**YOUR GOAL:** Turn every line of all the entries below into a Markdown table with two columns, Row and Text: number the lines in order and skip any blank lines. Leave the images out of the table.

**DATA FOR THIS EXERCISE:**
'''
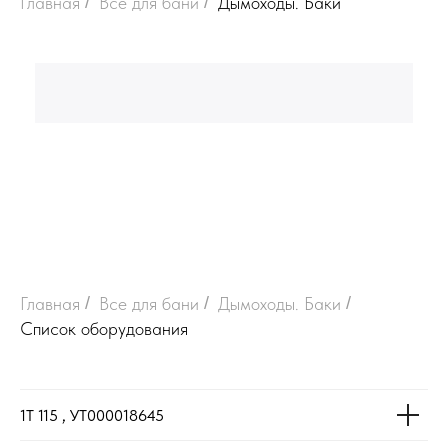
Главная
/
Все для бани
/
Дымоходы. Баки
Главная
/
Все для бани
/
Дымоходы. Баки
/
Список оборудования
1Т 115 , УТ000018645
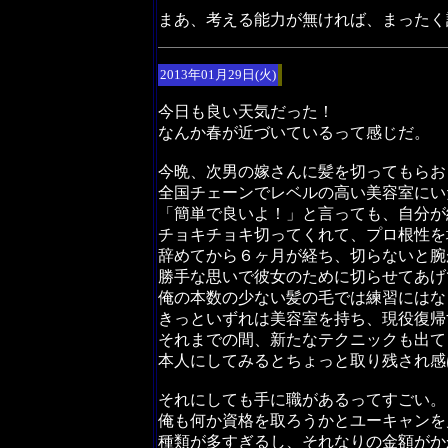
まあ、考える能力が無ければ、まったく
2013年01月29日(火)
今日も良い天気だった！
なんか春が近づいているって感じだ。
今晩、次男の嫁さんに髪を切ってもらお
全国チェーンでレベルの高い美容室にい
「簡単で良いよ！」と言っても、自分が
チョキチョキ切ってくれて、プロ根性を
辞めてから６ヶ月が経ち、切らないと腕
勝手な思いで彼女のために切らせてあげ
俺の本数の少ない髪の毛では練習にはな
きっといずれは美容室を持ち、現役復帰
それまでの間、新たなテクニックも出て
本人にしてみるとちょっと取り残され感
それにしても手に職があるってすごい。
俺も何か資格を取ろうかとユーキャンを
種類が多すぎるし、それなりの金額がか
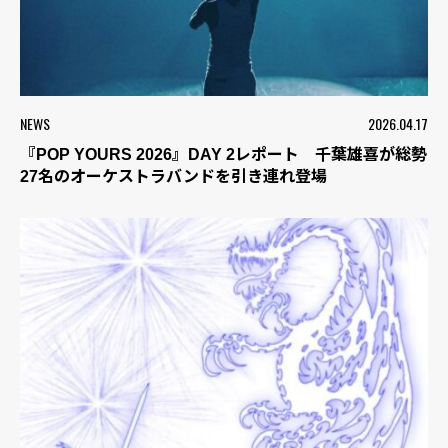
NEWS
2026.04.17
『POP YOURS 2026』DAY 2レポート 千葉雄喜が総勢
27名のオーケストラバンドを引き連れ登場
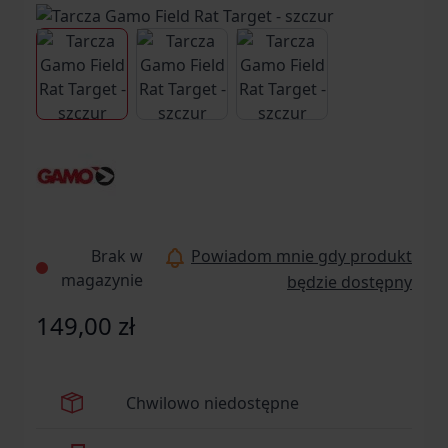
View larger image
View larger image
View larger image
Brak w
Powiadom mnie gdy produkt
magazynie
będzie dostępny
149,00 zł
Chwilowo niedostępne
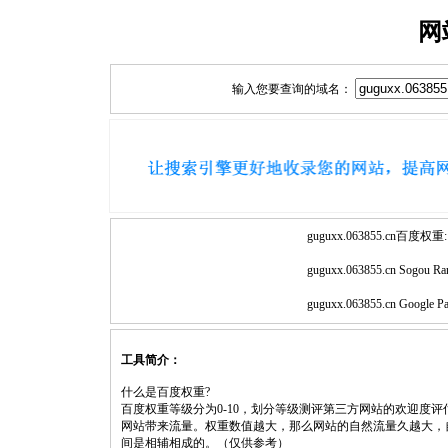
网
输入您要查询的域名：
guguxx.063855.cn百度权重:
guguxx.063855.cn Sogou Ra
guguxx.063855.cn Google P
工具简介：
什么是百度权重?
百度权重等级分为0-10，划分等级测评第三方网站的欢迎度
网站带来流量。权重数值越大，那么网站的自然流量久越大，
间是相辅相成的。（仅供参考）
'''
**PROBLEM SOLUTION:**
| Row | Text |
|---|---|
| 1 | Главная |
| 2 | / |
| 3 | Все для бани |
| 4 | / |
| 5 | Дымоходы. Баки |
| 6 | Главная |
| 7 | / |
| 8 | Все для бани |
| 9 | / |
| 10 | Дымоходы. Баки |
| 11 | / |
| 12 | Список оборудования |
| 13 | 1Т 115 , УТ000018645 |
| 14 | まあ、考える能力が無ければ、まったく |
| 15 | 2013年01月29日(火) |
| 16 | 今日も良い天気だった！ |
| 17 | なんか春が近づいているって感じだ。 |
| 18 | 今晩、次男の嫁さんに髪を切ってもらお |
| 19 | 全国チェーンでレベルの高い美容室にい |
| 20 | 「簡単で良いよ！」と言っても、自分が |
| 21 | チョキチョキ切ってくれて、プロ根性を |
| 22 | 辞めてから６ヶ月が経ち、切らないと腕 |
| 23 | 勝手な思いで彼女のために切らせてあげ |
| 24 | 俺の本数の少ない髪の毛では練習にはな |
| 25 | きっといずれは美容室を持ち、現役復帰 |
| 26 | それまでの間、新たなテクニックも出て |
| 27 | 本人にしてみるとちょっと取り残され感 |
| 28 | それにしても手に職があるってすごい。 |
| 29 | 俺も何か資格を取ろうかとユーキャンを |
| 30 | 種類が多すぎるし、それなりの金額がか |
| 31 | NEWS |
| 32 | 2026.04.17 |
| 33 | 『POP YOURS 2026』DAY 2レポート 千葉雄喜が総勢 |
| 34 | 27名のオーケストラバンドを引き連れ登場 |
| 35 | View larger image |
| 36 | View larger image |
| 37 | View larger image |
| 38 | Brak w |
| 39 | Powiadom mnie gdy produkt |
| 40 | magazynie |
| 41 | będzie dostępny |
| 42 | 149,00 zł |
| 43 | Chwilowo niedostępne |
| 44 | 网 |
| 45 | 输入您要查询的域名： |
| 46 | guguxx.063855.cn百度权重: |
| 47 | guguxx.063855.cn Sogou Ra |
| 48 | guguxx.063855.cn Google P |
| 49 | 工具简介： |
| 50 | 什么是百度权重? |
| 51 | 百度权重等级分为0-10，划分等级测评第三方网站的欢迎度 |
| 52 | 网站带来流量。权重数值越大，那么网站的自然流量久越大， |
| 53 | 间是相辅相成的。（仅供参考） |